■ **TASK STATEMENT**:
Leave the pictures out and restate each entry below word for word.

■ **Recorded data**:
+===+
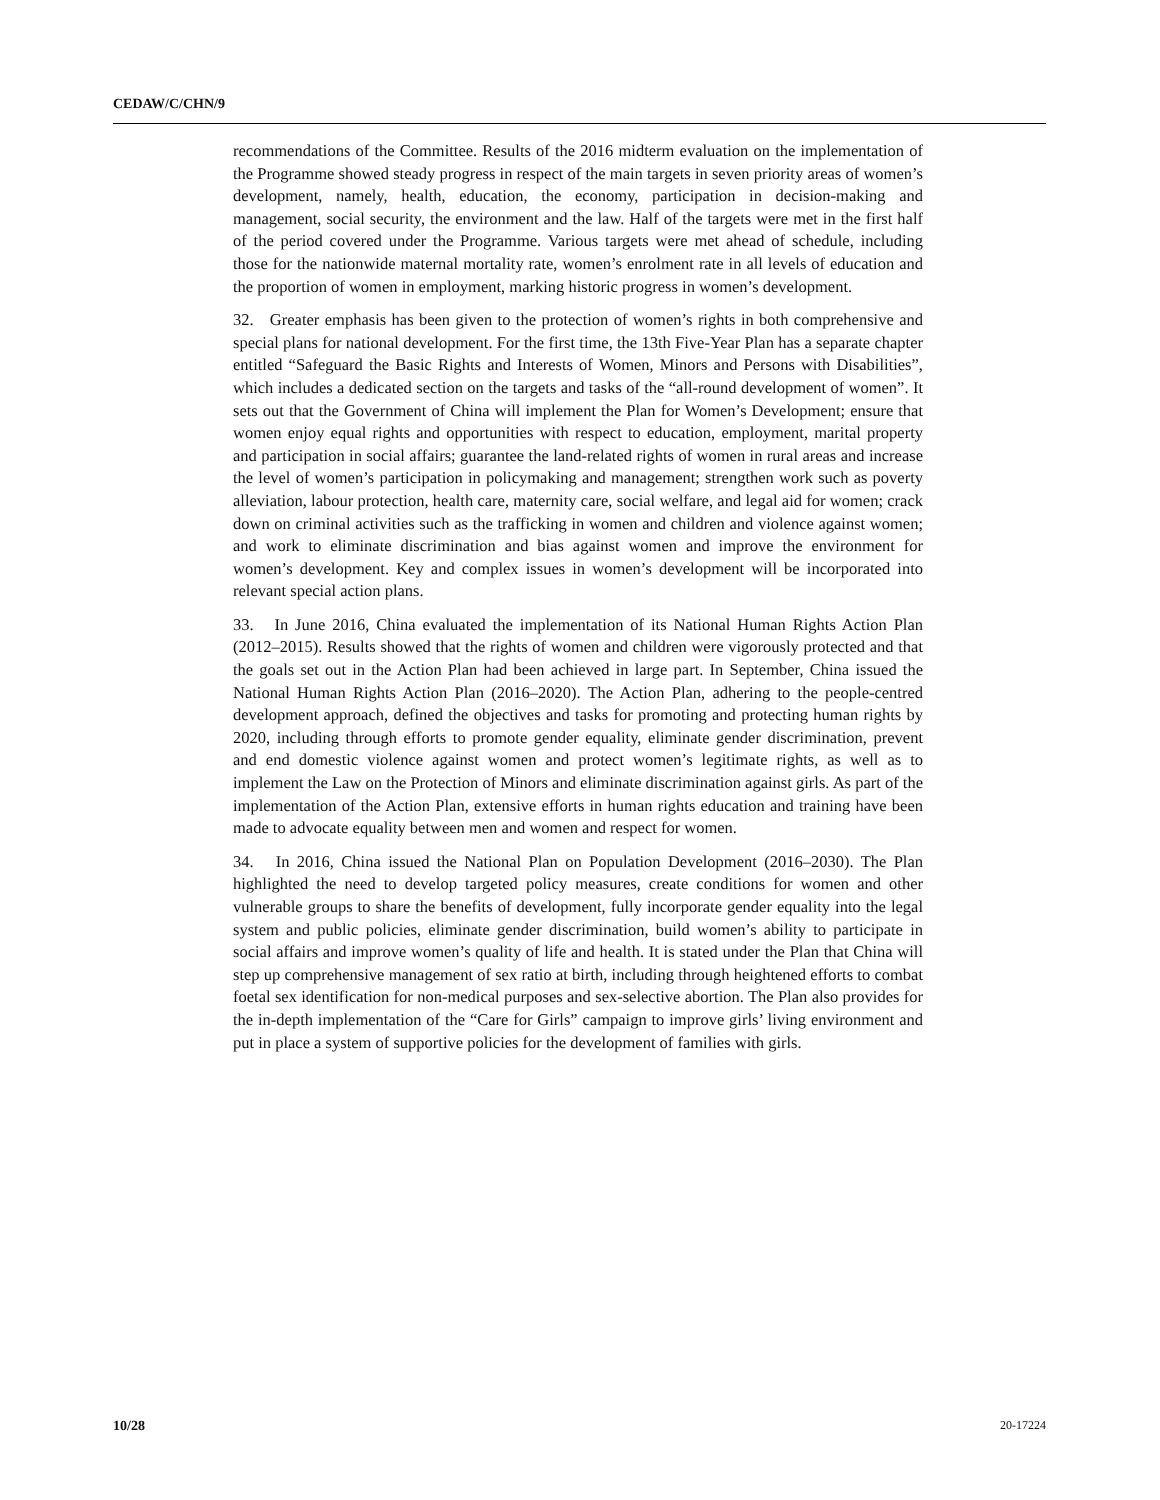CEDAW/C/CHN/9
recommendations of the Committee. Results of the 2016 midterm evaluation on the implementation of the Programme showed steady progress in respect of the main targets in seven priority areas of women’s development, namely, health, education, the economy, participation in decision-making and management, social security, the environment and the law. Half of the targets were met in the first half of the period covered under the Programme. Various targets were met ahead of schedule, including those for the nationwide maternal mortality rate, women’s enrolment rate in all levels of education and the proportion of women in employment, marking historic progress in women’s development.
32. Greater emphasis has been given to the protection of women’s rights in both comprehensive and special plans for national development. For the first time, the 13th Five-Year Plan has a separate chapter entitled “Safeguard the Basic Rights and Interests of Women, Minors and Persons with Disabilities”, which includes a dedicated section on the targets and tasks of the “all-round development of women”. It sets out that the Government of China will implement the Plan for Women’s Development; ensure that women enjoy equal rights and opportunities with respect to education, employment, marital property and participation in social affairs; guarantee the land-related rights of women in rural areas and increase the level of women’s participation in policymaking and management; strengthen work such as poverty alleviation, labour protection, health care, maternity care, social welfare, and legal aid for women; crack down on criminal activities such as the trafficking in women and children and violence against women; and work to eliminate discrimination and bias against women and improve the environment for women’s development. Key and complex issues in women’s development will be incorporated into relevant special action plans.
33. In June 2016, China evaluated the implementation of its National Human Rights Action Plan (2012–2015). Results showed that the rights of women and children were vigorously protected and that the goals set out in the Action Plan had been achieved in large part. In September, China issued the National Human Rights Action Plan (2016–2020). The Action Plan, adhering to the people-centred development approach, defined the objectives and tasks for promoting and protecting human rights by 2020, including through efforts to promote gender equality, eliminate gender discrimination, prevent and end domestic violence against women and protect women’s legitimate rights, as well as to implement the Law on the Protection of Minors and eliminate discrimination against girls. As part of the implementation of the Action Plan, extensive efforts in human rights education and training have been made to advocate equality between men and women and respect for women.
34. In 2016, China issued the National Plan on Population Development (2016–2030). The Plan highlighted the need to develop targeted policy measures, create conditions for women and other vulnerable groups to share the benefits of development, fully incorporate gender equality into the legal system and public policies, eliminate gender discrimination, build women’s ability to participate in social affairs and improve women’s quality of life and health. It is stated under the Plan that China will step up comprehensive management of sex ratio at birth, including through heightened efforts to combat foetal sex identification for non-medical purposes and sex-selective abortion. The Plan also provides for the in-depth implementation of the “Care for Girls” campaign to improve girls’ living environment and put in place a system of supportive policies for the development of families with girls.
10/28 20-17224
+===+
■ **RESPONSE BELOW**:
CEDAW/C/CHN/9
recommendations of the Committee. Results of the 2016 midterm evaluation on the implementation of the Programme showed steady progress in respect of the main targets in seven priority areas of women’s development, namely, health, education, the economy, participation in decision-making and management, social security, the environment and the law. Half of the targets were met in the first half of the period covered under the Programme. Various targets were met ahead of schedule, including those for the nationwide maternal mortality rate, women’s enrolment rate in all levels of education and the proportion of women in employment, marking historic progress in women’s development.
32. Greater emphasis has been given to the protection of women’s rights in both comprehensive and special plans for national development. For the first time, the 13th Five-Year Plan has a separate chapter entitled “Safeguard the Basic Rights and Interests of Women, Minors and Persons with Disabilities”, which includes a dedicated section on the targets and tasks of the “all-round development of women”. It sets out that the Government of China will implement the Plan for Women’s Development; ensure that women enjoy equal rights and opportunities with respect to education, employment, marital property and participation in social affairs; guarantee the land-related rights of women in rural areas and increase the level of women’s participation in policymaking and management; strengthen work such as poverty alleviation, labour protection, health care, maternity care, social welfare, and legal aid for women; crack down on criminal activities such as the trafficking in women and children and violence against women; and work to eliminate discrimination and bias against women and improve the environment for women’s development. Key and complex issues in women’s development will be incorporated into relevant special action plans.
33. In June 2016, China evaluated the implementation of its National Human Rights Action Plan (2012–2015). Results showed that the rights of women and children were vigorously protected and that the goals set out in the Action Plan had been achieved in large part. In September, China issued the National Human Rights Action Plan (2016–2020). The Action Plan, adhering to the people-centred development approach, defined the objectives and tasks for promoting and protecting human rights by 2020, including through efforts to promote gender equality, eliminate gender discrimination, prevent and end domestic violence against women and protect women’s legitimate rights, as well as to implement the Law on the Protection of Minors and eliminate discrimination against girls. As part of the implementation of the Action Plan, extensive efforts in human rights education and training have been made to advocate equality between men and women and respect for women.
34. In 2016, China issued the National Plan on Population Development (2016–2030). The Plan highlighted the need to develop targeted policy measures, create conditions for women and other vulnerable groups to share the benefits of development, fully incorporate gender equality into the legal system and public policies, eliminate gender discrimination, build women’s ability to participate in social affairs and improve women’s quality of life and health. It is stated under the Plan that China will step up comprehensive management of sex ratio at birth, including through heightened efforts to combat foetal sex identification for non-medical purposes and sex-selective abortion. The Plan also provides for the in-depth implementation of the “Care for Girls” campaign to improve girls’ living environment and put in place a system of supportive policies for the development of families with girls.
10/28 20-17224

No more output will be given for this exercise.